I would use the KNIME Workflow Executor for Apache Spark. Is there a example workflow or a description for this usage?
I’ve installed the KNIME Workflow Executor for Apache Spark (Preview). For our hadoop cluster I used the Create Spark Context (Livy) Node, Spark Version 2.3, and HDFS Connection Node, HDFS 3.1.1.
I’ve build a small workflow with Non-Spark-Nodes inside a wrapped Metanode.
Spark Data Ports (in and out).
Inside the Metanode a Spark to Table Node and a Table to Spark Node and some Non_Spark-Nodes.
we are working on documentation for that extension, my apologies for the unclarities. The extension is currently still a preview.
It is rather intentional that spark.knime.knosp.knimeDir is not configurable on a per-node basis but should be done with cluster-wide spark settings. The background is that KNIME Workflow Executor for Apache Spark requires a KNIME installation on every single one of your cluster nodes. The Spark conf setting spark.knime.knosp.knimeDir needs to be pointed to the KNIME folder on your cluster nodes (and it needs to be the same on all nodes).
If you are on Cloudera CDH, we provide a parcel and CSD for Cloudera Manager in order to fully automate the installation (for Hortonworks HDP, we currently do not provide any automation.)

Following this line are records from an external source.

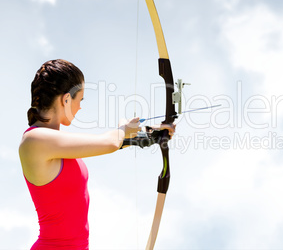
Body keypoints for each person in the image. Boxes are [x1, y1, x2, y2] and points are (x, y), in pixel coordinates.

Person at [19, 59, 175, 250]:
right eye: (80, 100)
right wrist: (123, 129)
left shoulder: (54, 143)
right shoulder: (34, 141)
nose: (80, 108)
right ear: (66, 100)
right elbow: (109, 142)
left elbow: (111, 143)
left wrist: (153, 134)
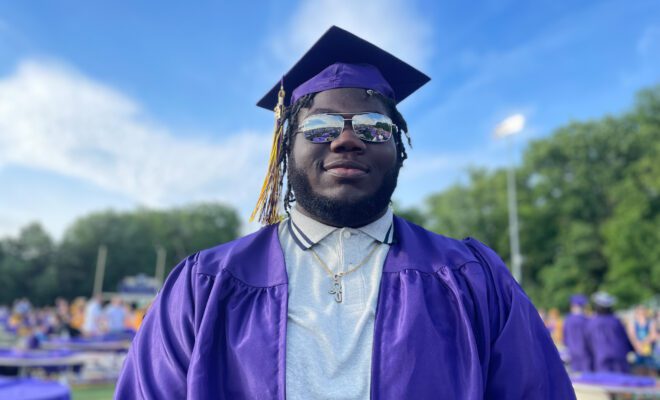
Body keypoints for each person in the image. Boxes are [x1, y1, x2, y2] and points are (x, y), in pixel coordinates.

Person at [115, 26, 575, 399]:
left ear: (400, 148)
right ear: (283, 149)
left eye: (375, 127)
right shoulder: (205, 286)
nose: (346, 139)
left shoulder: (472, 278)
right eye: (320, 126)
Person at [586, 292, 634, 373]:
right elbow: (625, 338)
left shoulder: (591, 323)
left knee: (604, 383)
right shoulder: (616, 321)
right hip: (619, 356)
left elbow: (588, 342)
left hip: (601, 356)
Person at [563, 294, 592, 372]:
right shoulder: (586, 320)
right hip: (585, 351)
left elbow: (565, 338)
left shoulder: (568, 320)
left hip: (572, 351)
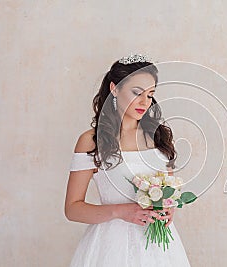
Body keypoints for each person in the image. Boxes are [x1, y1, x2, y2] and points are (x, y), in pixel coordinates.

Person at [64, 54, 191, 266]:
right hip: (110, 247)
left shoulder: (160, 137)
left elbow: (169, 190)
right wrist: (120, 211)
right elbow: (72, 208)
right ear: (115, 88)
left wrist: (169, 208)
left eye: (150, 95)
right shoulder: (92, 140)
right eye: (136, 92)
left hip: (159, 250)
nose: (144, 101)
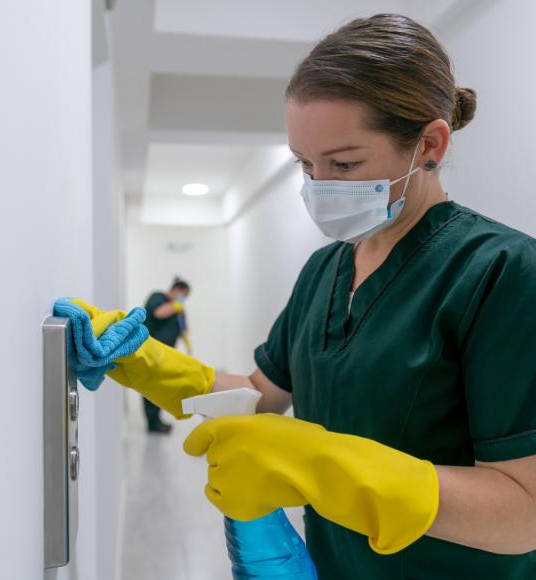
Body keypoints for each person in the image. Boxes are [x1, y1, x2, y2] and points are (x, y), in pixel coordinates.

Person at [76, 13, 536, 579]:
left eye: (344, 163)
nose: (319, 186)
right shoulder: (325, 270)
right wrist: (140, 359)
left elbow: (524, 511)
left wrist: (323, 465)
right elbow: (262, 394)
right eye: (304, 164)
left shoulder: (501, 272)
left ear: (430, 145)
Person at [142, 277, 192, 433]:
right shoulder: (157, 297)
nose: (182, 299)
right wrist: (176, 305)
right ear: (175, 289)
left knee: (160, 388)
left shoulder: (177, 308)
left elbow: (182, 327)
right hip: (151, 352)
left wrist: (187, 343)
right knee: (150, 387)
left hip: (164, 354)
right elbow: (158, 313)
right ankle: (152, 424)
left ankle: (157, 420)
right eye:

If your cluster does not have internet access you also have to download the correct parcel file. The RHEL 7 (for example) parcel and corresponding sha file can be downloaded here:
By the way: If you just want to try out the extension, you can also use the local big data environment, it also works there. For rapid prototyping of workflows this might be the best approach anyway.